San Cisco regularly play to 3000-strong audiences on their shows across the US and have an Australia-wide tour starting next month.

In a profession where many scrape by, San Cisco earn enough to live comfortably as full-time musicians.

"We're very lucky," lead singer Jordi Davieson, 21, says of the band while sitting at a Fremantle cafe close to their rehearsal studio, which is owned by John Butler.

"We've been very fortunate, it's fun what we do. It's like a really long gap year."

Bass player Nick Gardner interjects, smiling.

"But we really can't do anything else," drummer Scarlett Stevens adds. "There's not really time to study or have a day job. It's a privileged position to be in. We're livin' the dream."

Things were derailed slightly when Gardner, metaphorically and literally, shot himself in the foot in a "freak accident" at a mate's farm recently. He will miss the US and Mexico tour dates.

San Cisco have experienced the type of success in their teens that most musicians do not experience in their lifetimes.

Part of their success is down to the savvy business decisions of Scarlett's father and band manager Phil Stevens, who also manages Butler and The Waifs. Plus, they're good. They know how to do a pop song, as shown by their 2012 track Awkward.

## Work instructions
[1] Turn everything from the start of the records down to the line containing "road: (210, 505)" into a Markdown table with the columns "Row" and "Line". Leave out the pictures and any blank lines.
[2] Go on with the San Cisco article from its last sentence.
The San Cisco article has no connection to the records that come after it.

## Records provided
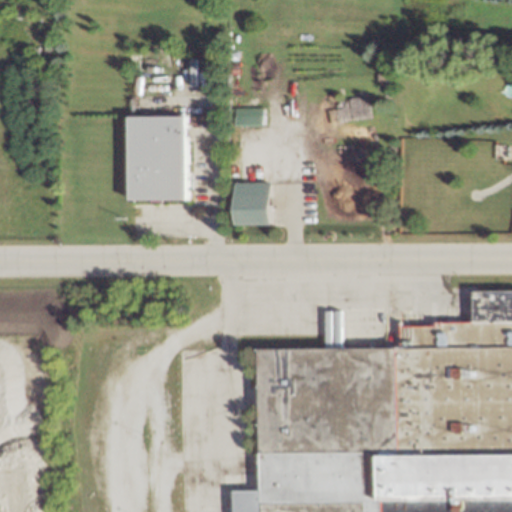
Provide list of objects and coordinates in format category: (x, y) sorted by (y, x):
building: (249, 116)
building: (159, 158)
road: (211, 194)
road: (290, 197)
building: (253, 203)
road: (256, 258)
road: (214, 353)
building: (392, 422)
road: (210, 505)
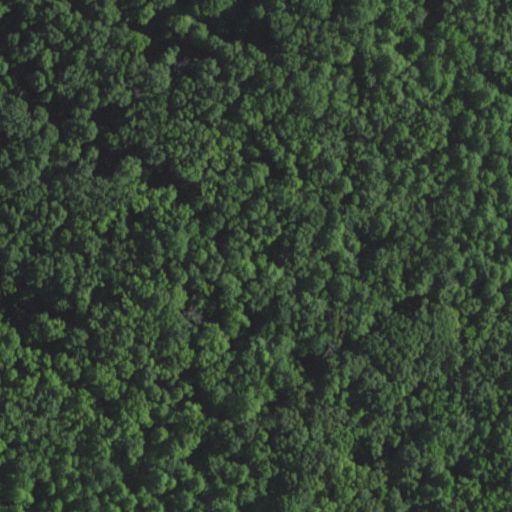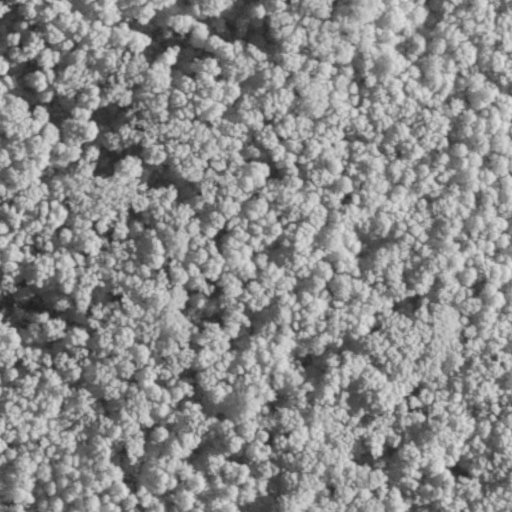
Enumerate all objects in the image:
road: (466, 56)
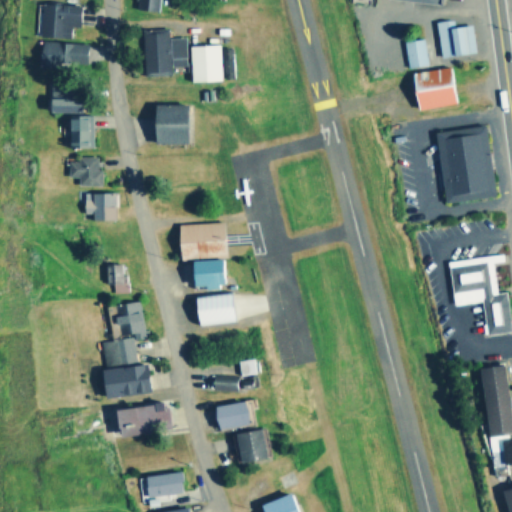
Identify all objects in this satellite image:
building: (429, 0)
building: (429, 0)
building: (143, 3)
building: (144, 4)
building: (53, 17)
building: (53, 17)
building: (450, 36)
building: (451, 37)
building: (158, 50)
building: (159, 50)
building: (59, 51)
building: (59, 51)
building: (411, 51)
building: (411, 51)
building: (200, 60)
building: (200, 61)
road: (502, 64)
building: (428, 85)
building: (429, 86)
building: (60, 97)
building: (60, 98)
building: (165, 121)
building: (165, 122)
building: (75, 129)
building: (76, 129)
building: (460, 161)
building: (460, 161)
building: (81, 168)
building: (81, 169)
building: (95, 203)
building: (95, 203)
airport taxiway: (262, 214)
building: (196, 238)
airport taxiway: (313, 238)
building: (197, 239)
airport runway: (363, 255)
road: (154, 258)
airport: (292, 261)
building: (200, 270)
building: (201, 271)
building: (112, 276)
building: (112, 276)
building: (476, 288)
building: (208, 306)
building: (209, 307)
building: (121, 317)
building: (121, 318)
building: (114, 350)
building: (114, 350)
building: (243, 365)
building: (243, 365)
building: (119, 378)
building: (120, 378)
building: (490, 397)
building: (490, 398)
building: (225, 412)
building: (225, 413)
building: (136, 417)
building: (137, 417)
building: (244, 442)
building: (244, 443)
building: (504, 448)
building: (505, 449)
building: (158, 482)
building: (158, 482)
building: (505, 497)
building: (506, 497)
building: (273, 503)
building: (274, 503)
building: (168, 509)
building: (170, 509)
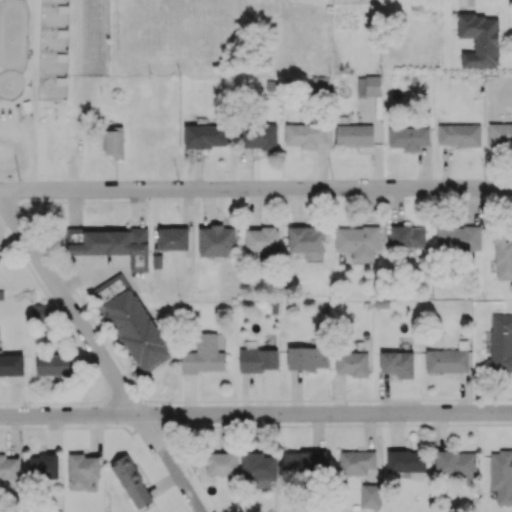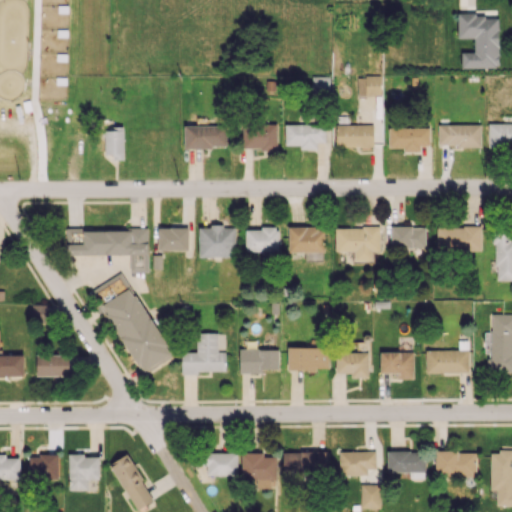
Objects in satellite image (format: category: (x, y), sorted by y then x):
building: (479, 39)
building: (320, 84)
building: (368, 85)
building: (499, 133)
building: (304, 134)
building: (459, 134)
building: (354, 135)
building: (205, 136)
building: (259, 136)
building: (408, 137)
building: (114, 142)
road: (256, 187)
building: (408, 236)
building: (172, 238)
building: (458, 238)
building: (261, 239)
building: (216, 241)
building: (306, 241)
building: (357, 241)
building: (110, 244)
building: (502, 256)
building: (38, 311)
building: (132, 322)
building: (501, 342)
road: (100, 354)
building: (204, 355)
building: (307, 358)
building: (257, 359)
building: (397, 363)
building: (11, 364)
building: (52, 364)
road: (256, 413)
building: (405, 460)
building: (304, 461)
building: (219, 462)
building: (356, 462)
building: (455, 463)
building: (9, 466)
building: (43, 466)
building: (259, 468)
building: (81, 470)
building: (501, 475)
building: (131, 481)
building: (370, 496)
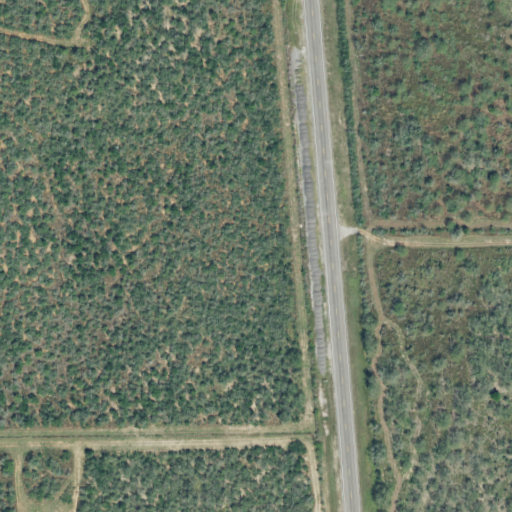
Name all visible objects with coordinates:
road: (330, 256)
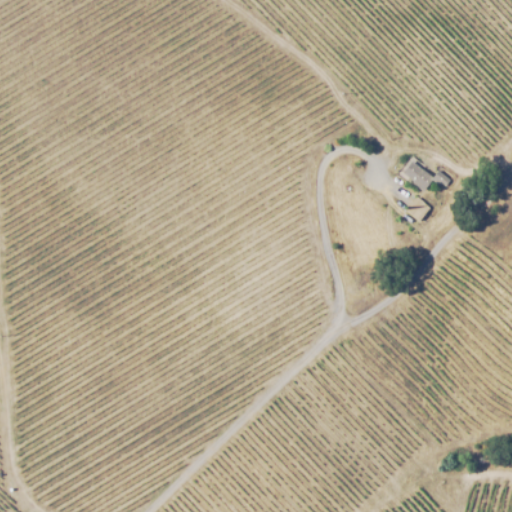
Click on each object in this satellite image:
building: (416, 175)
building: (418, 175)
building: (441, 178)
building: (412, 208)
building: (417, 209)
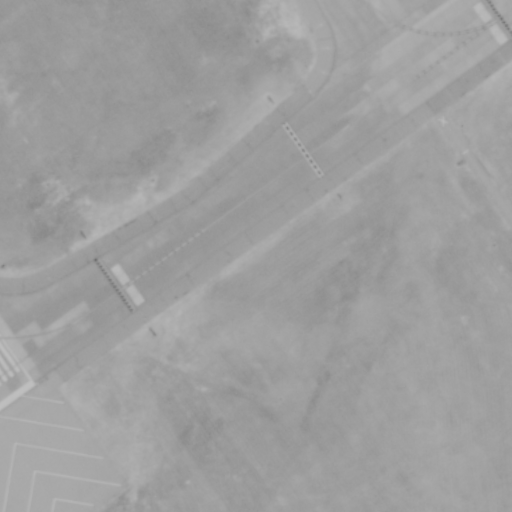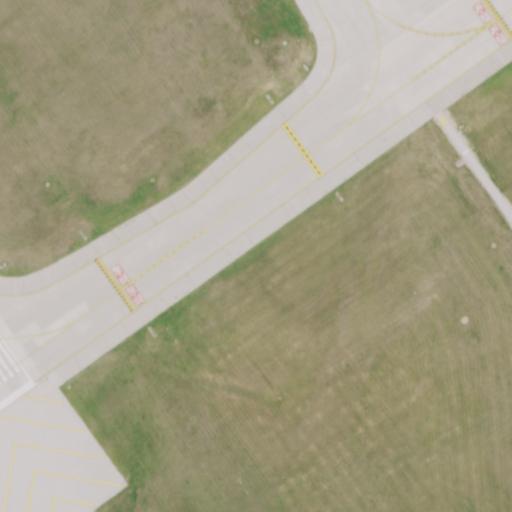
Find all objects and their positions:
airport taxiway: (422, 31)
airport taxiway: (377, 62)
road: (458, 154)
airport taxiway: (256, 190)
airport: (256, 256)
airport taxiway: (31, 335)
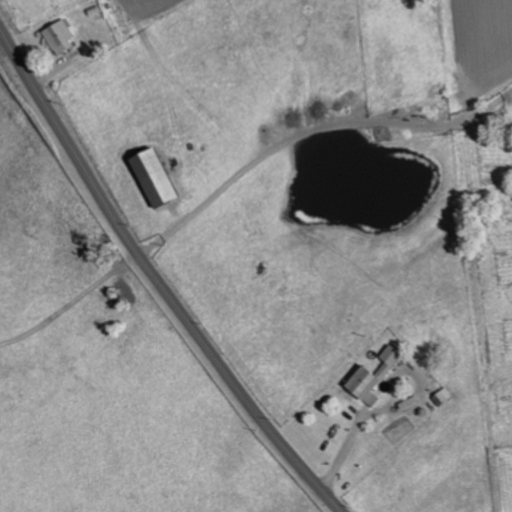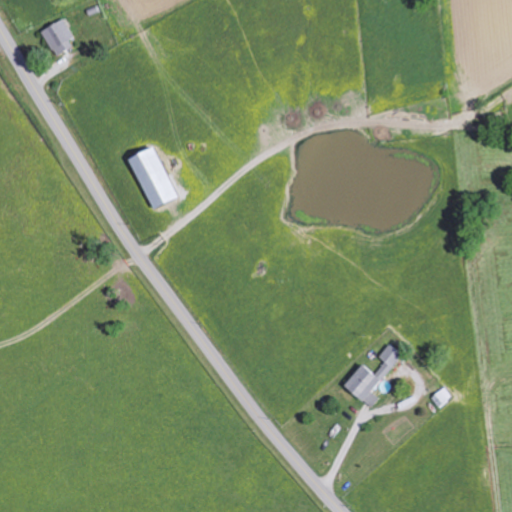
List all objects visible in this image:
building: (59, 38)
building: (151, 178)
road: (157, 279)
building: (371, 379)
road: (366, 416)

## Task-by-task outputs
[1]
| Row | Line |
|---|---|
| 1 | Provide list of objects and coordinates in format category: (x, y) sorted by (y, x): |
| 2 | building: (249, 116) |
| 3 | building: (159, 158) |
| 4 | road: (211, 194) |
| 5 | road: (290, 197) |
| 6 | building: (253, 203) |
| 7 | road: (256, 258) |
| 8 | road: (214, 353) |
| 9 | building: (392, 422) |
| 10 | road: (210, 505) |

[2]
It was picked up by Vodafone in an advertising campaign, making hundreds of thousands of dollars, and has been viewed more than seven million times on YouTube.

San Cisco have 180,000 Facebook "friends" and many more across other social media forums.

Though they admit they are not that "tech savvy", they are products of the social media age and it has played a big part in the band's career. In an interesting case of how the music business has changed - and how important social media has become - Facebook analytics have helped shape their tour schedule.

"On Facebook, you can see where your fan base is," Davieson says. "For us, it's 40 to 50 per Australian, the next is Mexico at 30 per cent.

"They comment on everything we do saying, 'Come to Mexico'.

"So we put out a thing on Facebook, asking where we can play if we went there.

"A few days later we were contacted by a festival to play.

"I think (Led Zeppelin's) Robert Plant is playing at it as well."

Spending an hour or so with San Cisco, walking the streets of their hometown, is like being let into an exclusive gang.

Davieson, Gardner and multi-instrumentalist Josh Biondillo went to Fremantle's Christian Brothers College together. Stevens went to Iona Presentation College.

San Cisco's new album Gracetown, a homage to the South West town, is genre-hopping, good-time pop.

Biondillo says the band are proud of the album.

"I've never been so excited to put music out," he says.

Livin' the dream.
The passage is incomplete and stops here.